**What you need to do:** Write out, please, each line from the one containing "Consejos para iluminar la terraza" to the final line of the data, both included, exactly and without pictures.

**Input data:**
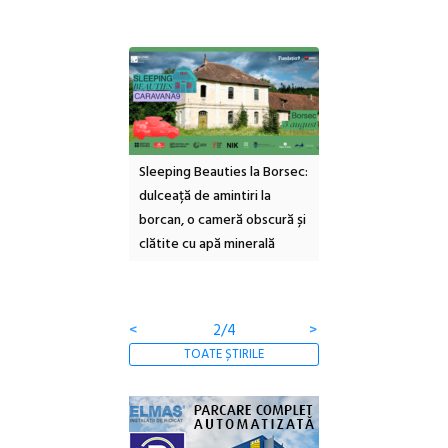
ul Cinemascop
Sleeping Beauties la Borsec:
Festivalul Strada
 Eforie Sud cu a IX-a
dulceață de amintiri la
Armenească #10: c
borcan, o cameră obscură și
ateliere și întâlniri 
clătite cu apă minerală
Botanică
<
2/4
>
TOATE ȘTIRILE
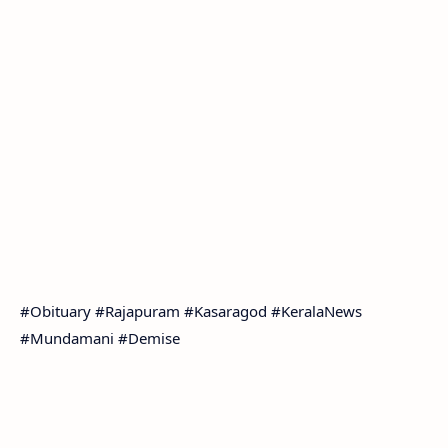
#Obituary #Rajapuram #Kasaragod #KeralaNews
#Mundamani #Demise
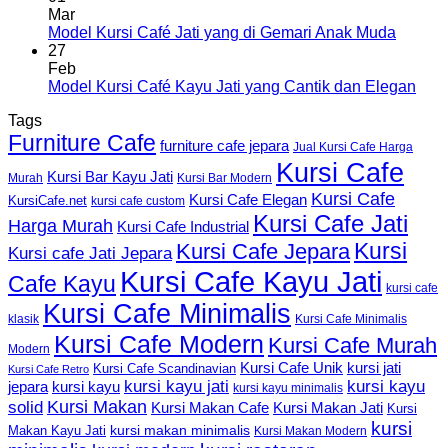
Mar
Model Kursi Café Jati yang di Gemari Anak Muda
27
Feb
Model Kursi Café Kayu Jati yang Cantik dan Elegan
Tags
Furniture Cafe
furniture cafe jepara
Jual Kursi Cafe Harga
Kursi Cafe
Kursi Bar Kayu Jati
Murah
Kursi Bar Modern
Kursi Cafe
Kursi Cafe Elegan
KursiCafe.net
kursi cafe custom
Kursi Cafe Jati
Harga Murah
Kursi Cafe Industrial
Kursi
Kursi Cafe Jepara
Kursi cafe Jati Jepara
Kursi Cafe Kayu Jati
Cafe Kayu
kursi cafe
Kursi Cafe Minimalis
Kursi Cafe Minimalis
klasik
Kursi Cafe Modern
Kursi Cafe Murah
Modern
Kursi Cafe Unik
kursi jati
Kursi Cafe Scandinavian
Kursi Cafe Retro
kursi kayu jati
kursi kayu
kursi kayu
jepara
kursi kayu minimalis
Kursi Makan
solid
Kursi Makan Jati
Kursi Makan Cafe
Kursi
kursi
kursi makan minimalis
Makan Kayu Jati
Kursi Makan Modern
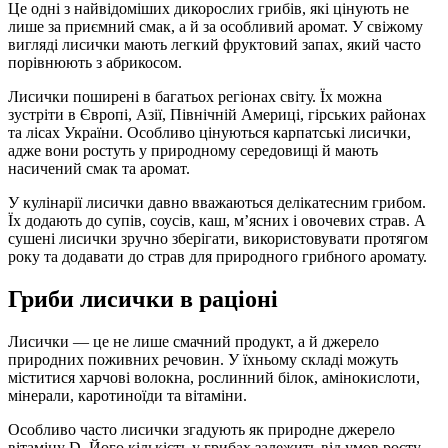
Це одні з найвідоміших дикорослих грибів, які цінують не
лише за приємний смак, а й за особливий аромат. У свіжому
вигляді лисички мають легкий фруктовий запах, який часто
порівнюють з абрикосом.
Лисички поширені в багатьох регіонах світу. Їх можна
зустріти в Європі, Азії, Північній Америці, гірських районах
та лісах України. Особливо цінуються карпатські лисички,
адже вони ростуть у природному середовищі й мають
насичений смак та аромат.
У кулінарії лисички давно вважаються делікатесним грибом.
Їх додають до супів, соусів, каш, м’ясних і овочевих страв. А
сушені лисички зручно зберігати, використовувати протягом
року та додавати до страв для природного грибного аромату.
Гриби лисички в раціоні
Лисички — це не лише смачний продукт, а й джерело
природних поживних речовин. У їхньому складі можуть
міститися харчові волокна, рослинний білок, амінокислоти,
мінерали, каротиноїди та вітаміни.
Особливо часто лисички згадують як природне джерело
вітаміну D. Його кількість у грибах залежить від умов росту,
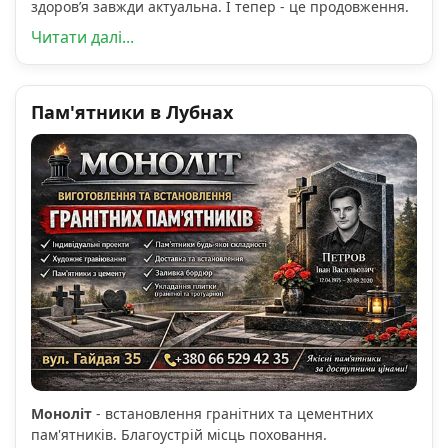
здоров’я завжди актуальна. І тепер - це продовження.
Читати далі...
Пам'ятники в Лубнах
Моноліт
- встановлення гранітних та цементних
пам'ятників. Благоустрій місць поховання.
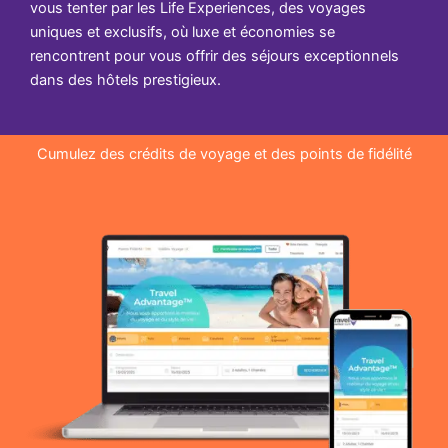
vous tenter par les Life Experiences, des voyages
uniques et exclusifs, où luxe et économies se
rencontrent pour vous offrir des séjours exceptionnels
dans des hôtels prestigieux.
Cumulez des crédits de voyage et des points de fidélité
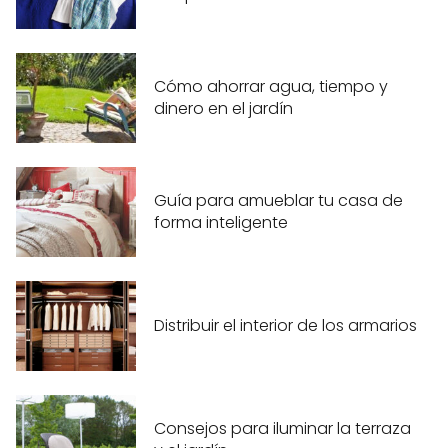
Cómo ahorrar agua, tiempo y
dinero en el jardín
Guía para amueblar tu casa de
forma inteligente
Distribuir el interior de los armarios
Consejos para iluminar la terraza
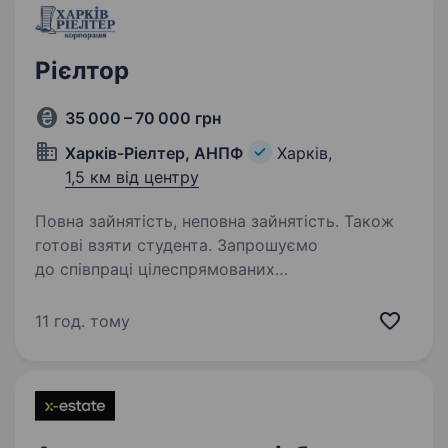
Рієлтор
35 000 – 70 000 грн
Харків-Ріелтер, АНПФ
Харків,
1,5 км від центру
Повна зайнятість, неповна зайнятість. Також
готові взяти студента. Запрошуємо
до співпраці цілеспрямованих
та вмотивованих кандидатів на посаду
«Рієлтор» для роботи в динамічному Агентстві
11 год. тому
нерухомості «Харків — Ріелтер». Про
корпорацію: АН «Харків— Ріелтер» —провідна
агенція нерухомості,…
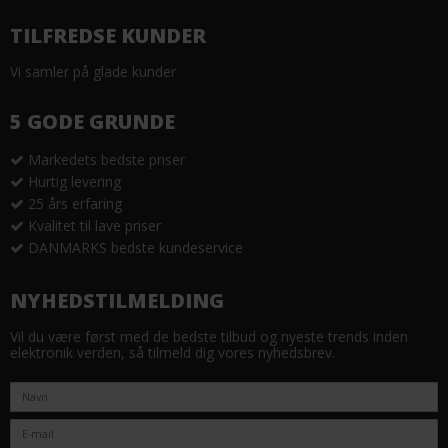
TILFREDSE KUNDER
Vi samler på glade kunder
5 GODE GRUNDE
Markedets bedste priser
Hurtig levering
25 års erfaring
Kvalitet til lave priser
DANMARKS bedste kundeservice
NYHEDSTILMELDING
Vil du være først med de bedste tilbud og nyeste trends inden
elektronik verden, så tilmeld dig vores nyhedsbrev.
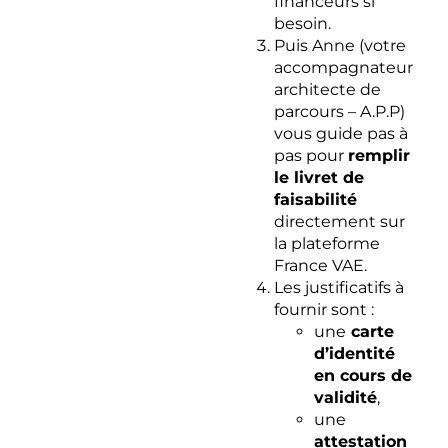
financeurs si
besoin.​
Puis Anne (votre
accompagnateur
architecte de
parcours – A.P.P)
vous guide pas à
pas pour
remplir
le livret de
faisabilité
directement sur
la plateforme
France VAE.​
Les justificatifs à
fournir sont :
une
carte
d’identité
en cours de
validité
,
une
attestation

**Response to this exercise:**
Consejos para iluminar la terraza
Рієлтор
35 000 – 70 000 грн
Харків-Ріелтер, АНПФ
Харків,
1,5 км від центру
Повна зайнятість, неповна зайнятість. Також
готові взяти студента. Запрошуємо
до співпраці цілеспрямованих
та вмотивованих кандидатів на посаду
«Рієлтор» для роботи в динамічному Агентстві
11 год. тому
нерухомості «Харків — Ріелтер». Про
корпорацію: АН «Харків— Ріелтер» —провідна
агенція нерухомості,…
TILFREDSE KUNDER
Vi samler på glade kunder
5 GODE GRUNDE
Markedets bedste priser
Hurtig levering
25 års erfaring
Kvalitet til lave priser
DANMARKS bedste kundeservice
NYHEDSTILMELDING
Vil du være først med de bedste tilbud og nyeste trends inden
elektronik verden, så tilmeld dig vores nyhedsbrev.
financeurs si
besoin.​
Puis Anne (votre
accompagnateur
architecte de
parcours – A.P.P)
vous guide pas à
pas pour
remplir
le livret de
faisabilité
directement sur
la plateforme
France VAE.​
Les justificatifs à
fournir sont :
une
carte
d’identité
en cours de
validité
,
une
attestation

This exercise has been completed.